§ Problem description
Copy exactly the lines of the records below, and only those lines, beginning with the line that contains "impression is bright" and ending with the line that contains "stomers receive devices".
Content starts
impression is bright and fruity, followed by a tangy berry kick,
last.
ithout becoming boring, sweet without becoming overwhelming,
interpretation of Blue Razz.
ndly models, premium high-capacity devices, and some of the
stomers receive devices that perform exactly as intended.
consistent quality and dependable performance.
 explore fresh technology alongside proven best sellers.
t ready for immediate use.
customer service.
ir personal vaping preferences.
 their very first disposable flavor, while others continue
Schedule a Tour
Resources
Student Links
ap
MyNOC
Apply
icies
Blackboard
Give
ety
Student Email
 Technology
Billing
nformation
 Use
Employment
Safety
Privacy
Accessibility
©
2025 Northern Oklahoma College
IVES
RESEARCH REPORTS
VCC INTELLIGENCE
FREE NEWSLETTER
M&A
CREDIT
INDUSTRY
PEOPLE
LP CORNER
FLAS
Content ends
Content starts
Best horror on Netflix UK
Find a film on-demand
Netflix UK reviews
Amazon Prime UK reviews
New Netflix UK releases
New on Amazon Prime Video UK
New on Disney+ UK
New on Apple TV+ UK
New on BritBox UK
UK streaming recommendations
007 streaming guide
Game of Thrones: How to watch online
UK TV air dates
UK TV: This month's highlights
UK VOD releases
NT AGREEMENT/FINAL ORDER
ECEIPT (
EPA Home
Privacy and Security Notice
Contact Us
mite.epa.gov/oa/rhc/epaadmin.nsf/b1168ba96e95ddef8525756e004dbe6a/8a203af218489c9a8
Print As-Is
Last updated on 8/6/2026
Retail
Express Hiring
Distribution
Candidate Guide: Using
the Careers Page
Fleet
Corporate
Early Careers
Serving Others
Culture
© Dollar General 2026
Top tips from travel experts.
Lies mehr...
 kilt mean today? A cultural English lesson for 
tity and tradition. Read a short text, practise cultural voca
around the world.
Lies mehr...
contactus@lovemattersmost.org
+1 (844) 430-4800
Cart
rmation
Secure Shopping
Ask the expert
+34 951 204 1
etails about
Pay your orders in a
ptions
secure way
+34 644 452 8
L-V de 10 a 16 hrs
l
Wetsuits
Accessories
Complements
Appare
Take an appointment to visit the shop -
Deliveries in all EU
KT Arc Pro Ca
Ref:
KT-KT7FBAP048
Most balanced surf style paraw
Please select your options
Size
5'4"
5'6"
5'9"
Content ends
§ Task solution
impression is bright and fruity, followed by a tangy berry kick,
last.
ithout becoming boring, sweet without becoming overwhelming,
interpretation of Blue Razz.
ndly models, premium high-capacity devices, and some of the
stomers receive devices that perform exactly as intended.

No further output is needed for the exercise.